* Excerpt to read:
· · · · · · ·

# Chapter 10. Matrix and Tensor Differentiation

## Matrix Calculus

Matrix calculus is the notation and rule system used to differentiate functions whose inputs, outputs, or intermediate values are vectors, matrices, or tensors. Automatic differentiation systems do not require matrix calculus internally: they only need local derivative rules for primitive operations. However, matrix calculus is the language used to specify those rules, check them, and understand their shape.

A scalar function has the familiar form

$$
f : \mathbb{R} \to \mathbb{R}.
$$

A vector function may have the form

$$
f : \mathbb{R}^n \to \mathbb{R}^m.
$$

A matrix function may have the form

$$
F : \mathbb{R}^{m \times n} \to \mathbb{R}^{p \times q}.
$$

The derivative of such a function is still a linear map. The difficulty is mostly notation. A derivative of a matrix-valued function with respect to a matrix input is naturally a fourth-order object. In practical AD systems, that object is almost never materialized. Instead, AD computes products with it.

The central idea is:

$$
\text{Derivative} = \text{best local linear approximation}.
$$

For a function

$$
f(x)
$$

near a point $x$, the first-order approximation is

$$
f(x + \Delta x) \approx f(x) + Df(x)[\Delta x].
$$

Here $Df(x)$ is the derivative, and $Df(x)[\Delta x]$ is the derivative applied to a perturbation $\Delta x$. This notation is often cleaner than writing giant Jacobians.

## Scalars, Vectors, and Matrices

Let

$$
x \in \mathbb{R}^n.
$$

A scalar-valued function has type

$$
f : \mathbb{R}^n \to \mathbb{R}.
$$

Its gradient is

$$
\nabla f(x) \in \mathbb{R}^n.
$$

The first-order expansion is

$$
f(x + \Delta x)
\approx
f(x) + \nabla f(x)^T \Delta x.
$$

A vector-valued function has type

$$
f : \mathbb{R}^n \to \mathbb{R}^m.
$$

Its Jacobian is

$$
J_f(x) \in \mathbb{R}^{m \times n}.
$$

The first-order expansion is

$$
f(x + \Delta x)
\approx
f(x) + J_f(x)\Delta x.

· · · · · · ·

* Raw data:

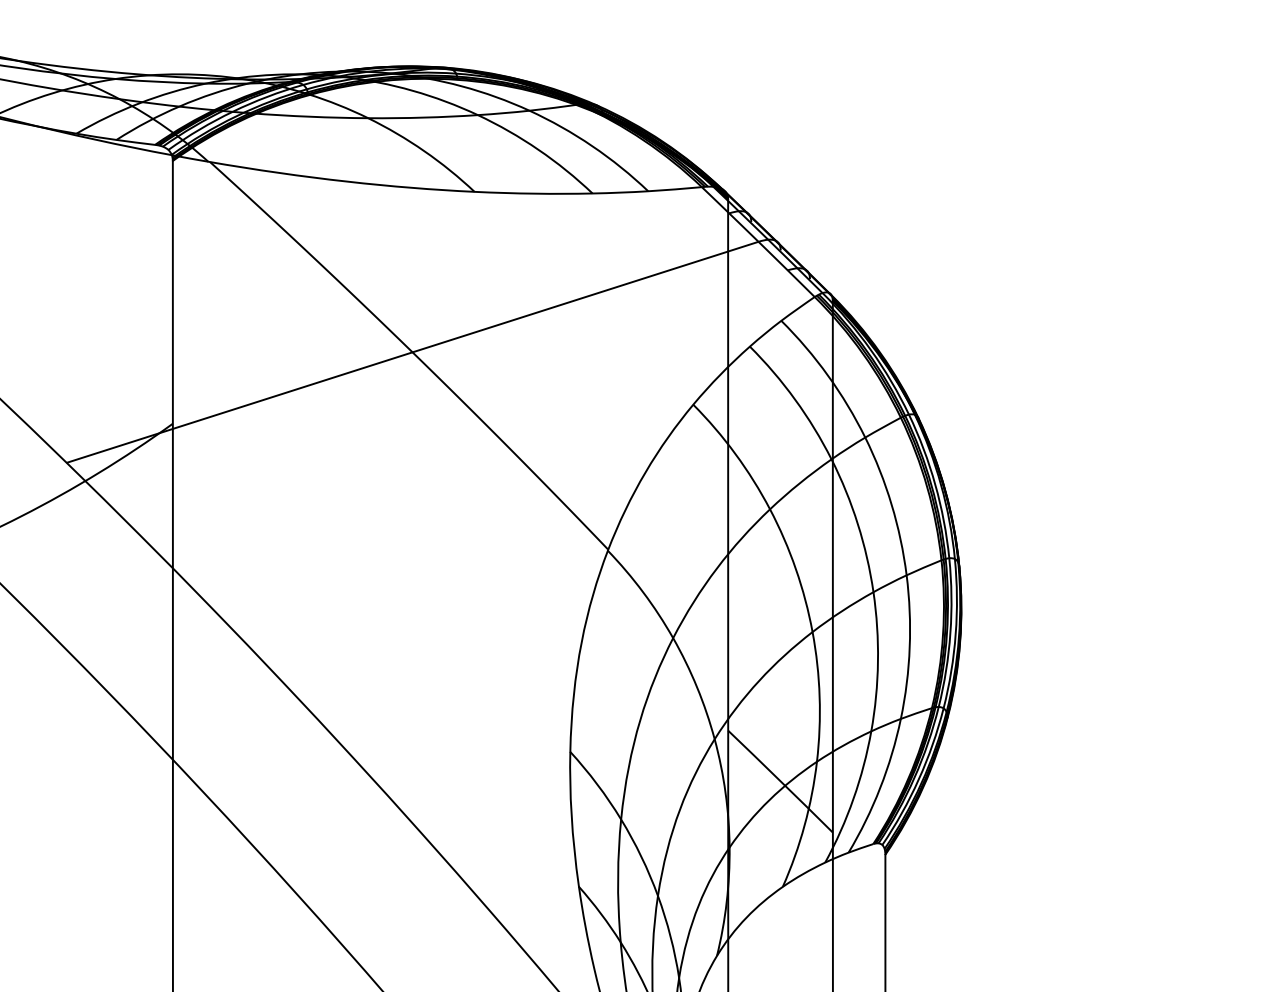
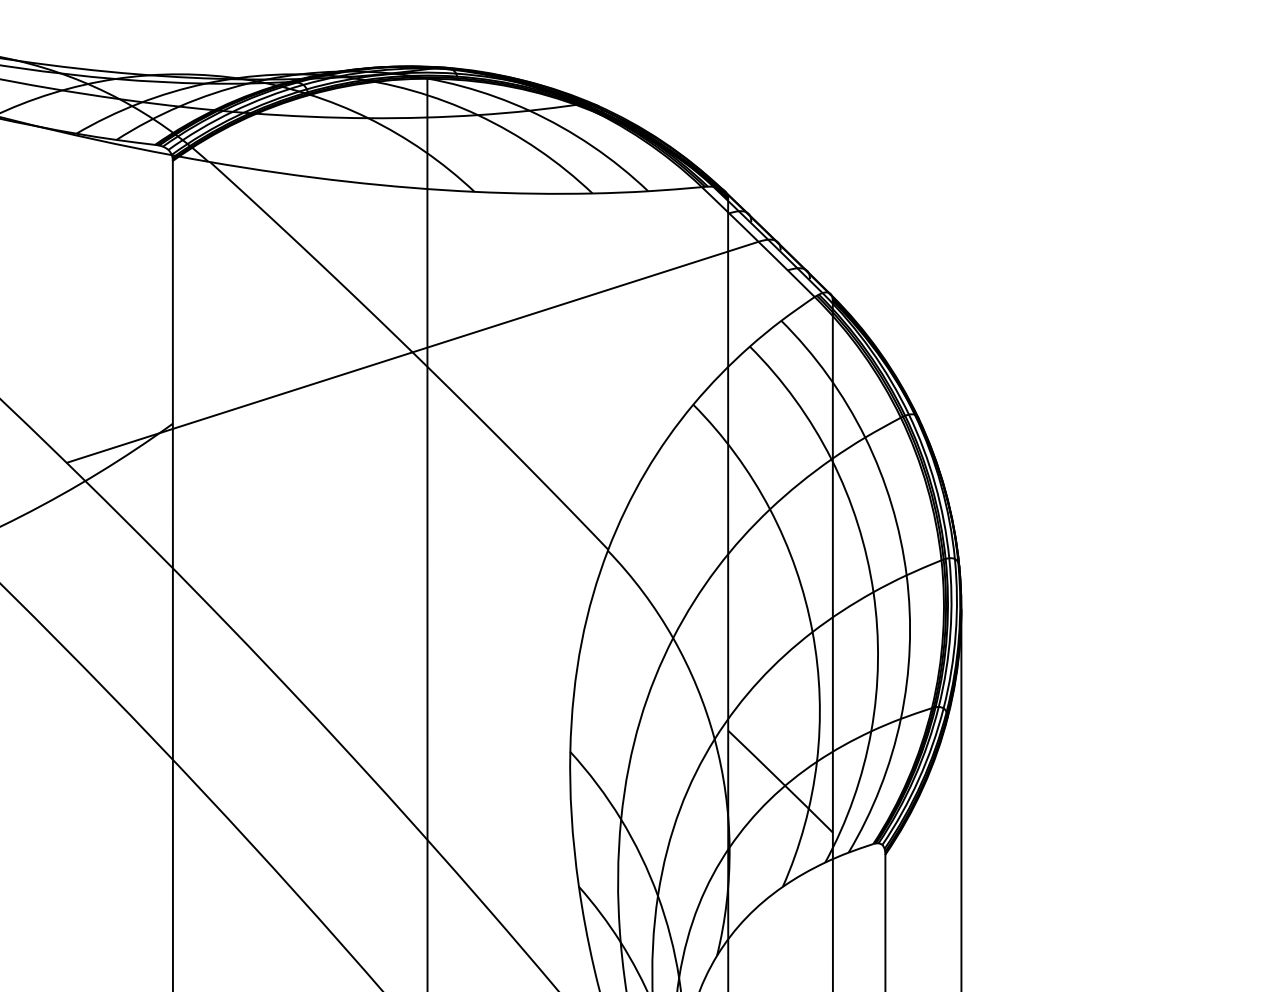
line at (427, 533): none -> present
line at (961, 798): none -> present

· · · · · · ·

* Stated task A:
In the chapter on matrix and tensor differentiation, why don't automatic differentiation systems need matrix calculus internally, and what is matrix calculus still used for?
* Stated task B:
Pick up the chapter on matrix and tensor differentiation from the point where it stops.

* Final result A:
They only need local derivative rules for primitive operations. Matrix calculus is still the language used to specify those rules, check them, and understand their shape.

* Final result B:
$$

A matrix-valued input can be flattened into a vector, but doing so often hides structure. If

$$
X \in \mathbb{R}^{m \times n},
$$

then a scalar-valued function

$$
f : \mathbb{R}^{m \times n} \to \mathbb{R}
$$

has gradient

$$
\nabla_X f(X) \in \mathbb{R}^{m \times n}.
$$

The first-order expansion is written using the Frobenius inner product:

$$
f(X + \Delta X)
\approx
f(X) + \langle \nabla_X f(X), \Delta X \rangle_F.
$$

The Frobenius inner product is

$$
\langle A, B \rangle_F = \operatorname{tr}(A^T B)
= \sum_{i,j} A_{ij}B_{ij}.
$$

This is the matrix analogue of the vector dot product.

## Differential Notation

Differential notation is often the cleanest notation for deriving matrix gradients.

For a scalar function $f(X)$, we write

$$
df = \langle \nabla_X f, dX \rangle_F.
$$

The goal is to rewrite $df$ so that every occurrence of $dX$ appears in the final position of an inner product. Then the coefficient of $dX$ is the gradient.

For example, let

$$
f(X) = \operatorname{tr}(A^T X).
$$

Then

$$
df = \operatorname{tr}(A^T dX).
$$

So

$$
\nabla_X f = A.
$$

This follows because

$$
df = \langle A, dX \rangle_F.
$$

Now consider

$$
f(X) = \operatorname{tr}(X^T X).
$$

Then

$$
df = \operatorname{tr}(dX^T X + X^T dX).
$$

Using trace symmetry,

$$
\operatorname{tr}(dX^T X) = \operatorname{tr}(X^T dX).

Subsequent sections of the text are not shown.